At the SCO summit, Putin is likely to seek to demonstrate Russia’s continued support from non-Western partners to promote its narratives of the cause of war and “how the ‘just’ end of the war will look like,” said Dylan Loh, an assistant professor at Singapore’s Nanyang Technological University.

China to bolster non-Western alliances at summit, parade
“With Putin in the room, the war will hang over the proceedings,” Asia Society’s Lee said, but added that the topic of Ukraine would not be “front and center” of the summit.
“The SCO avoids topics that divide members, and this one obviously does,” she told AFP.
But Putin will want to show that he “is not isolated, reaffirming the partnership with Xi, and keeping Russia visible in Eurasia,” Lee said.
First visit in seven years
Modi’s visit is his first to China since 2018.
The world’s two most populous nations are intense rivals competing for influence across South Asia and fought a deadly border clash in 2020.
A thaw began last October when Modi met with Xi for the first time in five years at a summit in Russia.
Caught in geopolitical turbulence triggered by Trump’s tariff war, they have moved to mend ties.
“China will try its very best to pull out all stops to woo India, particularly capitalizing on India’s trade issues with the US,” said Lim Tai Wei, a professor and East Asia expert at Japan’s Soka University.
But fundamental differences between the countries cannot be resolved easily, he cautioned.
“Temporary respite or temperature-cooling, however, may be possible,” Lim told AFP.

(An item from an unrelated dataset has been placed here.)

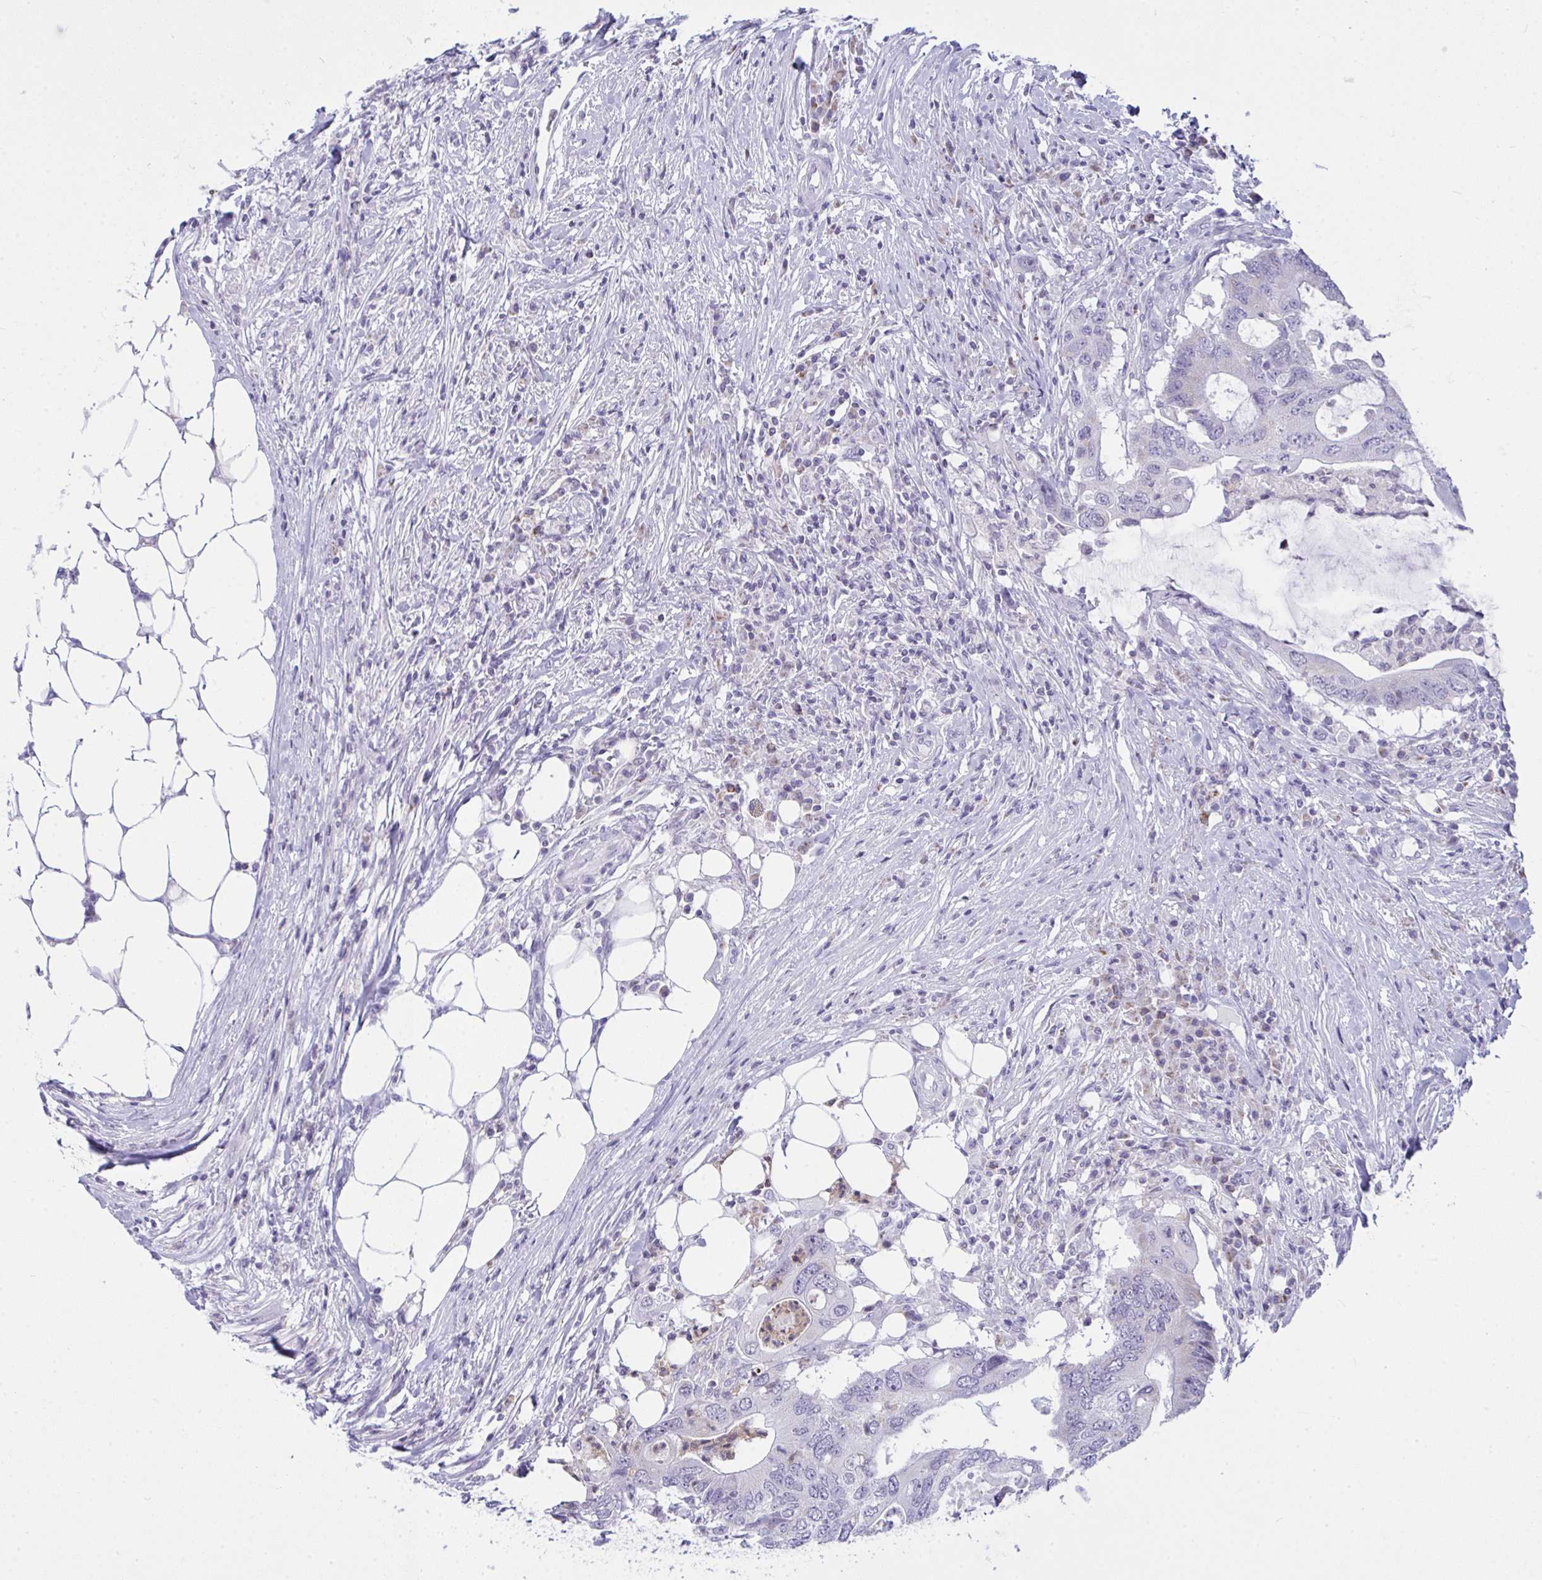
{"staining": {"intensity": "negative", "quantity": "none", "location": "none"}, "tissue": "colorectal cancer", "cell_type": "Tumor cells", "image_type": "cancer", "snomed": [{"axis": "morphology", "description": "Adenocarcinoma, NOS"}, {"axis": "topography", "description": "Colon"}], "caption": "Protein analysis of adenocarcinoma (colorectal) exhibits no significant staining in tumor cells.", "gene": "PLA2G12B", "patient": {"sex": "male", "age": 71}}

Modi was not present at China’s 2015 parade and it remains unclear if he would attend this year’s.
His attendance would be “a barometer of where the geopolitical wind blows in the global contestation between the West and China,” Lim said. AFP
TOKYO — Japanese toilet giant TOTO has launched a service allowing those caught short in public to locate the nearest washrooms and see how busy they are real-time with a phone and quick-response (QR) code.

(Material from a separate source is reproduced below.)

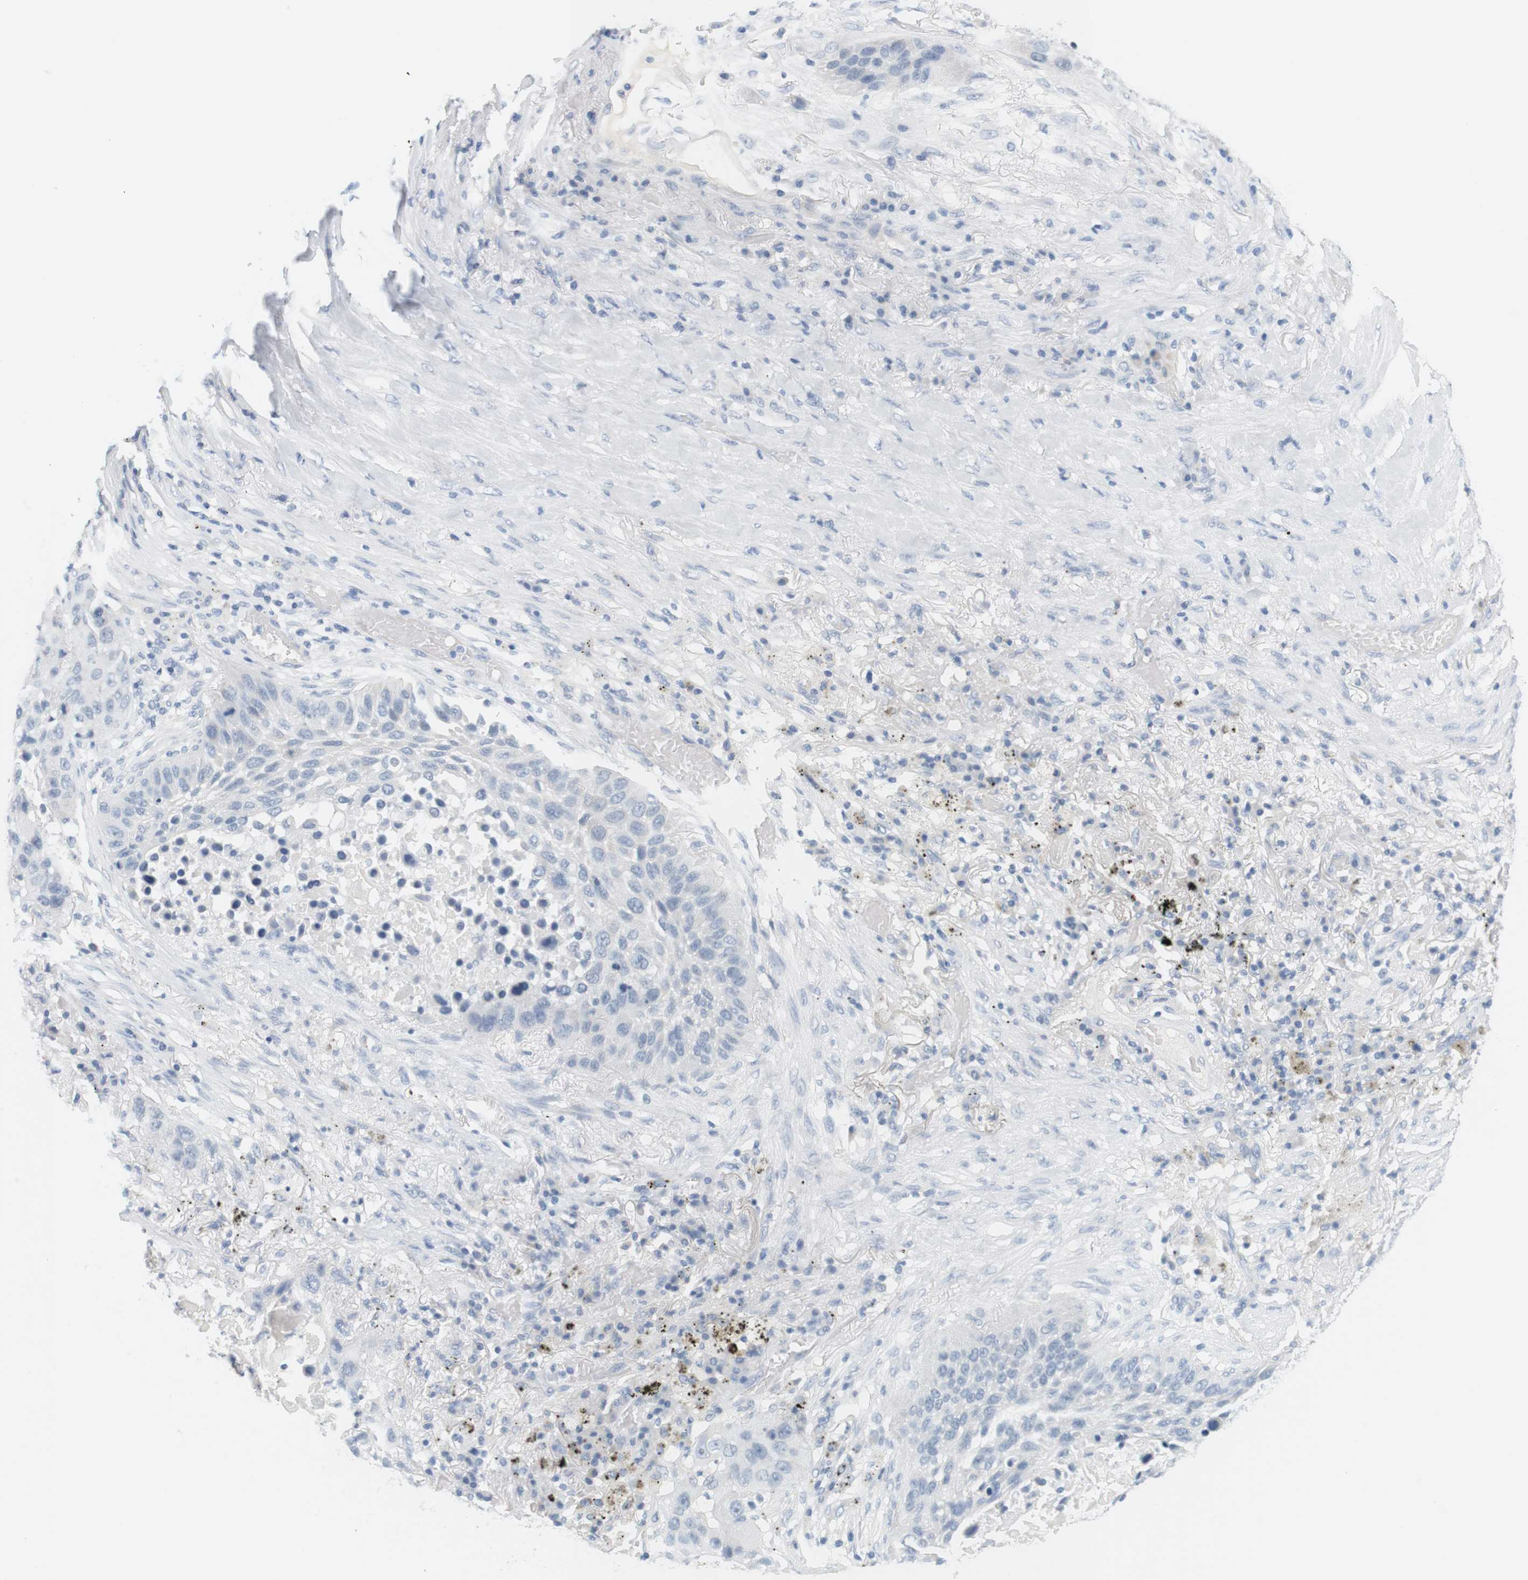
{"staining": {"intensity": "negative", "quantity": "none", "location": "none"}, "tissue": "lung cancer", "cell_type": "Tumor cells", "image_type": "cancer", "snomed": [{"axis": "morphology", "description": "Squamous cell carcinoma, NOS"}, {"axis": "topography", "description": "Lung"}], "caption": "Image shows no significant protein positivity in tumor cells of lung cancer (squamous cell carcinoma). The staining was performed using DAB to visualize the protein expression in brown, while the nuclei were stained in blue with hematoxylin (Magnification: 20x).", "gene": "OPRM1", "patient": {"sex": "male", "age": 57}}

Like other countries, Japan struggles with managing long lines outside public toilets, particularly for women, in its teeming train stations and other places.
The system launched this month by TOTO — famous for its water-spraying, musical toilets — links consumers up with existing internet-connected facility management systems.

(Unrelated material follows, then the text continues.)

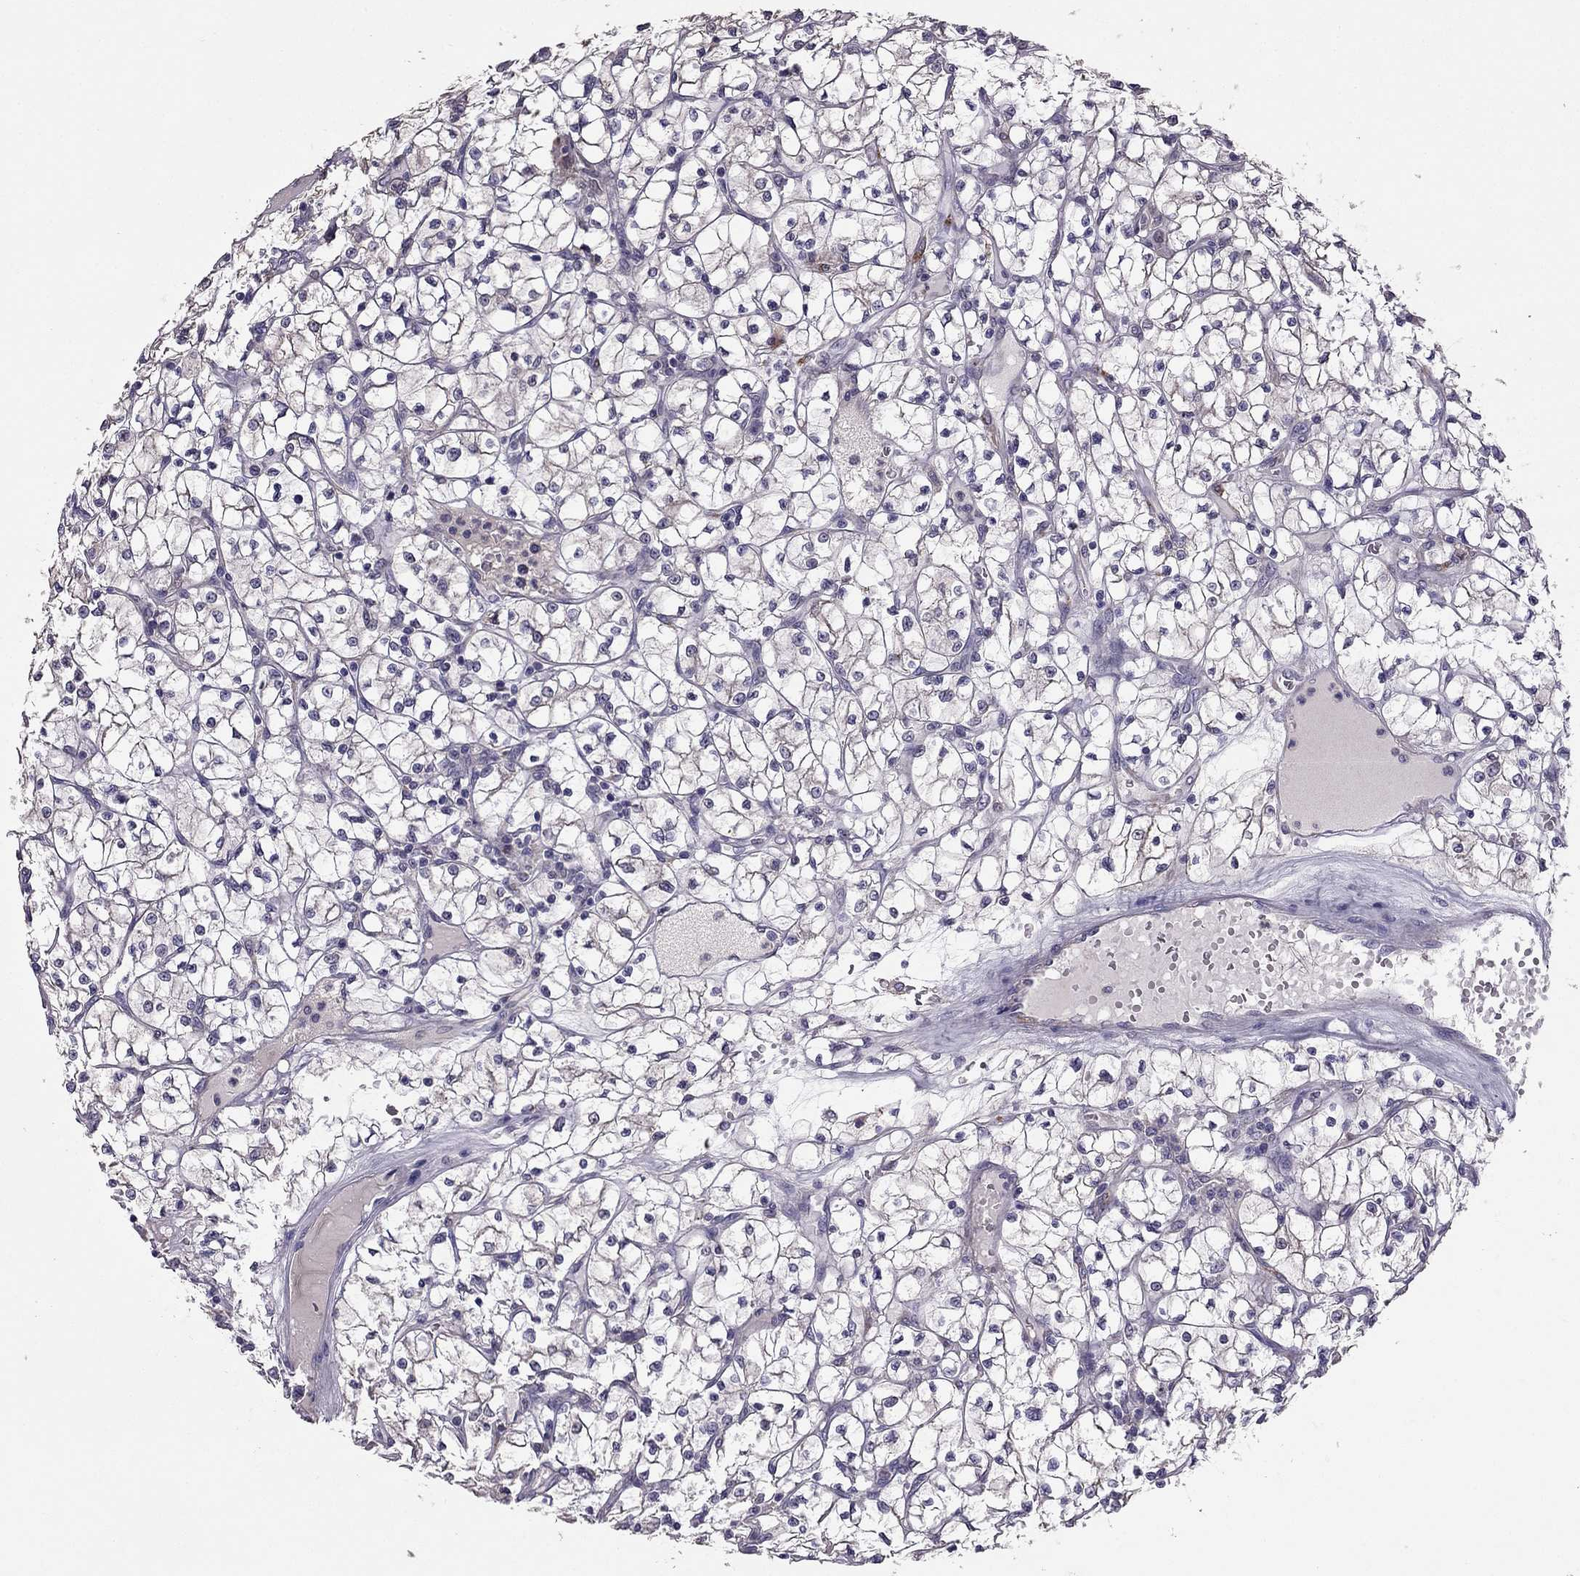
{"staining": {"intensity": "negative", "quantity": "none", "location": "none"}, "tissue": "renal cancer", "cell_type": "Tumor cells", "image_type": "cancer", "snomed": [{"axis": "morphology", "description": "Adenocarcinoma, NOS"}, {"axis": "topography", "description": "Kidney"}], "caption": "IHC micrograph of human renal adenocarcinoma stained for a protein (brown), which reveals no staining in tumor cells.", "gene": "CDH9", "patient": {"sex": "female", "age": 64}}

This was developed to automatically notify facility staff if a particular cubicle is dirty or occupied for an unusually long time.
Now users can scan a QR code with their mobile phones to access a website showing restroom locations and live congestion levels.
“In addition, a QR code inside a restroom stall brings you to a website where a user can report problems, like being unable to flush or something broken,” TOTO spokesman Tasuku Miyazaki told Agence France-Presse (AFP) on Thursday.
The service is multilingual and available in English, Chinese and Korean.
The government is also trying to relieve the problem of long lines for women, with the transport ministry seeking extra funds in the budget for the coming fiscal next year.
These will be used to set up digital signage displays and movable toilet walls that can increase the number of stalls for women, local media reported.